• PROBLEM STATEMENT: Filter the listing below for "name" and report every line that has it.

----

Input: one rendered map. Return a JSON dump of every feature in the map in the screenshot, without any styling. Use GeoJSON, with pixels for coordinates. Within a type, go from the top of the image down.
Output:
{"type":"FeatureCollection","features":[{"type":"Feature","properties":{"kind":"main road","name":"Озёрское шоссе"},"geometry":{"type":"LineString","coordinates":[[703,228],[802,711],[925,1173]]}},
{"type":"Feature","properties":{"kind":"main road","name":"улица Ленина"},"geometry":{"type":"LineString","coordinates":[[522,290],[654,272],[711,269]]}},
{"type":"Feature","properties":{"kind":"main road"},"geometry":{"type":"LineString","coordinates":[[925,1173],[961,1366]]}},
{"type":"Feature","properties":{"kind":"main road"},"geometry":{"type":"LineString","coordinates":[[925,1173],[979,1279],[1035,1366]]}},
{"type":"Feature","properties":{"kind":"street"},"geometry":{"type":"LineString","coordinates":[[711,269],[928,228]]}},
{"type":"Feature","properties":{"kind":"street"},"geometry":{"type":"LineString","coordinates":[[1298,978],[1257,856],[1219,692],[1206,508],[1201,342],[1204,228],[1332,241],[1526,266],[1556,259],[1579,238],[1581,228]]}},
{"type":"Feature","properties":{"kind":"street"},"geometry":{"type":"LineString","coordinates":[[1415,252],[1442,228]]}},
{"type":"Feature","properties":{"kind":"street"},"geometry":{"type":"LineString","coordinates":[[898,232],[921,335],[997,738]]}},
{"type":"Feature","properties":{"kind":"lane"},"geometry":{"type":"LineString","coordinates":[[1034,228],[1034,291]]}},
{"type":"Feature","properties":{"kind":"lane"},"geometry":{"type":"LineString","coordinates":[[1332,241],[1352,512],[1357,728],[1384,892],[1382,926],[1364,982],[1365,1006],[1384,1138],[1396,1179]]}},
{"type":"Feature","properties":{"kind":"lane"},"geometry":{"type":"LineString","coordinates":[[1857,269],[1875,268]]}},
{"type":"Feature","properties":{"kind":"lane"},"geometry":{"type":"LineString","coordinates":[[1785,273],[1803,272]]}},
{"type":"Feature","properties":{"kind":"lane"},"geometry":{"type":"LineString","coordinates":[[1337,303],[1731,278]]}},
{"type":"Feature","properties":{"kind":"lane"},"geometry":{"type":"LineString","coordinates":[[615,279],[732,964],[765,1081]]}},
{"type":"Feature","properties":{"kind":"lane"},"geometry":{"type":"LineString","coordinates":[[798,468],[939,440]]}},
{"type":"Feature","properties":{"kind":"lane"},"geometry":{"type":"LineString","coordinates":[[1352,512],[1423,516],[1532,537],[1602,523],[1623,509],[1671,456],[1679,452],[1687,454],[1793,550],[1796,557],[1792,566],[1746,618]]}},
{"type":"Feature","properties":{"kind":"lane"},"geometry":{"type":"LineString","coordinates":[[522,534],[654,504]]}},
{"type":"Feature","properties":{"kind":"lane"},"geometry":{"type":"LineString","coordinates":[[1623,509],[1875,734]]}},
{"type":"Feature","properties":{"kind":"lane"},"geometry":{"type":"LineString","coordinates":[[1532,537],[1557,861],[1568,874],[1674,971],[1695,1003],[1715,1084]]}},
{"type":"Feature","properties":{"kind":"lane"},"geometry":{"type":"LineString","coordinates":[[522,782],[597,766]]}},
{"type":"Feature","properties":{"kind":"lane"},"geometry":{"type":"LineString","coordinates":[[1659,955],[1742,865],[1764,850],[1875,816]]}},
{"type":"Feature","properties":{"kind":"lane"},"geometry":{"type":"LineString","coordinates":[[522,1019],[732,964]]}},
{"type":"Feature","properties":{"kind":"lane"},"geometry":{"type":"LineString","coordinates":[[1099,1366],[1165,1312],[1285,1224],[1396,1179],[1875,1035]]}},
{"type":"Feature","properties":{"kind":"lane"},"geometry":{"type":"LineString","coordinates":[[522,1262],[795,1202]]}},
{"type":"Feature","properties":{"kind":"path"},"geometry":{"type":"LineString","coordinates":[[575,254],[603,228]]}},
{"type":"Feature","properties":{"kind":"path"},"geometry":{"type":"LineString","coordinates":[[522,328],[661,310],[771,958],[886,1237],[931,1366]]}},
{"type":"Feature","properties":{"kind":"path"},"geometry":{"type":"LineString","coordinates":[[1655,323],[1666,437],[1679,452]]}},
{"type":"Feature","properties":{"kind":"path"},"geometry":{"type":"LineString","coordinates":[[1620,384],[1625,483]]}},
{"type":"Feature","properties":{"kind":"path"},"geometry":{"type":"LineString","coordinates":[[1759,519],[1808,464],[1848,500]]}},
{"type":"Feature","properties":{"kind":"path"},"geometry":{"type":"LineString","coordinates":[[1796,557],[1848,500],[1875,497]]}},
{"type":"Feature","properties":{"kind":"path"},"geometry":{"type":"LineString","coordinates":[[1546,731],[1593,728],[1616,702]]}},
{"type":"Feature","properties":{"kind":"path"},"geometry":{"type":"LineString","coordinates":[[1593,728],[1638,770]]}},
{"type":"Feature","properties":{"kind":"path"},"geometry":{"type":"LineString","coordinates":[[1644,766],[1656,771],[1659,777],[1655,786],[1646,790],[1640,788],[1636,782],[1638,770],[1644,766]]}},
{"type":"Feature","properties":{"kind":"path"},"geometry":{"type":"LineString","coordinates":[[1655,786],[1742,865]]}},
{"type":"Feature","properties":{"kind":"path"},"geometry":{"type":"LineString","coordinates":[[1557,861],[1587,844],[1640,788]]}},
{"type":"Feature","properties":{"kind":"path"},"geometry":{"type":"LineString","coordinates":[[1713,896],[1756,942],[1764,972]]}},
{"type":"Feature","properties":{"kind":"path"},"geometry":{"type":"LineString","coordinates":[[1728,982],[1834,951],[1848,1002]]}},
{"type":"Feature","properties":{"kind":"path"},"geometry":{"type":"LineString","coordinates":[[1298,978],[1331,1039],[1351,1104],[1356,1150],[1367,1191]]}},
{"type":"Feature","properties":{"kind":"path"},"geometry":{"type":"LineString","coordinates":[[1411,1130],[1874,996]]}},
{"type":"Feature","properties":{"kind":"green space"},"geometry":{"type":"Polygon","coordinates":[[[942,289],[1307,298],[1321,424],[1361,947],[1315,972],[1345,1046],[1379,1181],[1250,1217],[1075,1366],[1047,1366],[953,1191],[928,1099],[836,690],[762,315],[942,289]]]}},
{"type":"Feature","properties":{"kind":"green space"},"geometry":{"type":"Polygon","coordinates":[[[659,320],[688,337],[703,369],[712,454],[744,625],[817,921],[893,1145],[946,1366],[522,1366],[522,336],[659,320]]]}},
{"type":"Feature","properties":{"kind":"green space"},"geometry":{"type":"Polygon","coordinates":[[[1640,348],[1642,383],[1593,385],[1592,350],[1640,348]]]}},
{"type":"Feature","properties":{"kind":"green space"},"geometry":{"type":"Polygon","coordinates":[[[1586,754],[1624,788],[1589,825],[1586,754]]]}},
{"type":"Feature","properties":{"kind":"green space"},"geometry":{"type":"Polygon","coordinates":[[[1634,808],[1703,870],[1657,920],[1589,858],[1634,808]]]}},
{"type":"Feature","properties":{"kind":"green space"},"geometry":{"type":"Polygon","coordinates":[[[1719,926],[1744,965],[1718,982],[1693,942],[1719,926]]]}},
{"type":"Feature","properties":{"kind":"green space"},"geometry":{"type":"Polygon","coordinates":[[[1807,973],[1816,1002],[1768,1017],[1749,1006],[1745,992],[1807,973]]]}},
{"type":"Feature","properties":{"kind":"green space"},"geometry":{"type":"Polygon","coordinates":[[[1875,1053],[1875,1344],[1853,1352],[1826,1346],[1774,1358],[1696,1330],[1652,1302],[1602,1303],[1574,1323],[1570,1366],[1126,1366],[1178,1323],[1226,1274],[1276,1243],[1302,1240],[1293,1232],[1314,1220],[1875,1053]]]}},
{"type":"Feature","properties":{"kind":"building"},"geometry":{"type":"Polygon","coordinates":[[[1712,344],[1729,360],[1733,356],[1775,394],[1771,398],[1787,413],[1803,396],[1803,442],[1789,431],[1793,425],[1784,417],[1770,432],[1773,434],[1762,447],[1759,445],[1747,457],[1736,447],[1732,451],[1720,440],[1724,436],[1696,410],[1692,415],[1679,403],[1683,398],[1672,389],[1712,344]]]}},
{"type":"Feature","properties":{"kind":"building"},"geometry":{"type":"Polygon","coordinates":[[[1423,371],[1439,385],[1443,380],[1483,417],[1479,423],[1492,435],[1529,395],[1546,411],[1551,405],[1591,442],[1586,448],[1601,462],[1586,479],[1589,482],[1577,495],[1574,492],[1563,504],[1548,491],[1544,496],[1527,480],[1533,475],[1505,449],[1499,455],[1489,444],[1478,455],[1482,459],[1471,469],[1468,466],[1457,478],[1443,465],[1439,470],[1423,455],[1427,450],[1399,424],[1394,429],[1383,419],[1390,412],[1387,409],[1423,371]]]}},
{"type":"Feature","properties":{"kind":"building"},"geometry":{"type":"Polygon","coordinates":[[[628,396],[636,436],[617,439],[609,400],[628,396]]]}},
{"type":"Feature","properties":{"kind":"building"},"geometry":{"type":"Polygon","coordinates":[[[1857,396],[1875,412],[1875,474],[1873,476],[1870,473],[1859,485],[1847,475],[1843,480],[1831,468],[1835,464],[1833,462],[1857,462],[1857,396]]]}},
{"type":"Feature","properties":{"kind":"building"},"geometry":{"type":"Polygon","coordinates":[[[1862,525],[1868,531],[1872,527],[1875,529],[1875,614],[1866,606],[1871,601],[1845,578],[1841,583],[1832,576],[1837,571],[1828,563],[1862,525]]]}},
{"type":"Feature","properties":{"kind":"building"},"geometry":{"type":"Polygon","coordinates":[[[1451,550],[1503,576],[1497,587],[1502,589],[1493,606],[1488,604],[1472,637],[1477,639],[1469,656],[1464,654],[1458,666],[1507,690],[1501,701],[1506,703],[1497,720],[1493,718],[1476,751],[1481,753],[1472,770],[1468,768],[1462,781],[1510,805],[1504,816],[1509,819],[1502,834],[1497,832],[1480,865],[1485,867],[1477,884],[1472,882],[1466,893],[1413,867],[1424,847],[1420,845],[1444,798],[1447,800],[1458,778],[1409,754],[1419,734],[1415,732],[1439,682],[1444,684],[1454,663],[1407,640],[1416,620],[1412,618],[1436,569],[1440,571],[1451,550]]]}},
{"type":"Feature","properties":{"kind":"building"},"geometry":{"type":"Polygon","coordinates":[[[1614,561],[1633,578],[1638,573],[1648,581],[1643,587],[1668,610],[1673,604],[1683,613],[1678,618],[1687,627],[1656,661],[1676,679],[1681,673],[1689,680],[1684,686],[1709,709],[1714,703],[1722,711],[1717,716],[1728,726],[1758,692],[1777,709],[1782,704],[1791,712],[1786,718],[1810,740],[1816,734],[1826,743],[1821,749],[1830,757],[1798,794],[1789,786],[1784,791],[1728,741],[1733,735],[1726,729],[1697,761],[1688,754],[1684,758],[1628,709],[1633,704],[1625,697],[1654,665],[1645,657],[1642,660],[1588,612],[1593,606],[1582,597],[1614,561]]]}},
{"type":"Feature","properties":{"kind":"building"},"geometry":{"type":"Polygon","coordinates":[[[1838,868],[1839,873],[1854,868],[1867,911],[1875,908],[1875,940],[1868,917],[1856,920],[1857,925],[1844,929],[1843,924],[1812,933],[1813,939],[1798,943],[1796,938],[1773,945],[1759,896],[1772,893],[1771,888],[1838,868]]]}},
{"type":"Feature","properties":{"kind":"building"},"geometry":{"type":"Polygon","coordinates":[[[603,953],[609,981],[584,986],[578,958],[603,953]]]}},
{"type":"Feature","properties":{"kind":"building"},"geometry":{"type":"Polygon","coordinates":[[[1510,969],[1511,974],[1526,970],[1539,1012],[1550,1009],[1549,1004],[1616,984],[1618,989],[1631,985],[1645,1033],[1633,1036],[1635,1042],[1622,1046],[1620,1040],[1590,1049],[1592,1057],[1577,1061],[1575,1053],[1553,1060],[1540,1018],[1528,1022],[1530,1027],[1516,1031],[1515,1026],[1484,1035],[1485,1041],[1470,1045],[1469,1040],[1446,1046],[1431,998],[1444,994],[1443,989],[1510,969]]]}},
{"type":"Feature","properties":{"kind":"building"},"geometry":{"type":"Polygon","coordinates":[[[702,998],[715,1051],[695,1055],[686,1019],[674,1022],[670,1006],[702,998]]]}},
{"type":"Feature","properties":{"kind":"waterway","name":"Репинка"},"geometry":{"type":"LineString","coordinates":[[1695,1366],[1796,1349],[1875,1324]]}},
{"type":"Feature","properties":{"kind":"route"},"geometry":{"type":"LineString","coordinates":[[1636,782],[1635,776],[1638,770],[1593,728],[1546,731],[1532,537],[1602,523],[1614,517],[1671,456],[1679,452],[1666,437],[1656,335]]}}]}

----

• RESPONSE TO THE TASK:
{"type":"FeatureCollection","features":[{"type":"Feature","properties":{"kind":"main road","name":"Озёрское шоссе"},"geometry":{"type":"LineString","coordinates":[[703,228],[802,711],[925,1173]]}},
{"type":"Feature","properties":{"kind":"main road","name":"улица Ленина"},"geometry":{"type":"LineString","coordinates":[[522,290],[654,272],[711,269]]}},
{"type":"Feature","properties":{"kind":"waterway","name":"Репинка"},"geometry":{"type":"LineString","coordinates":[[1695,1366],[1796,1349],[1875,1324]]}},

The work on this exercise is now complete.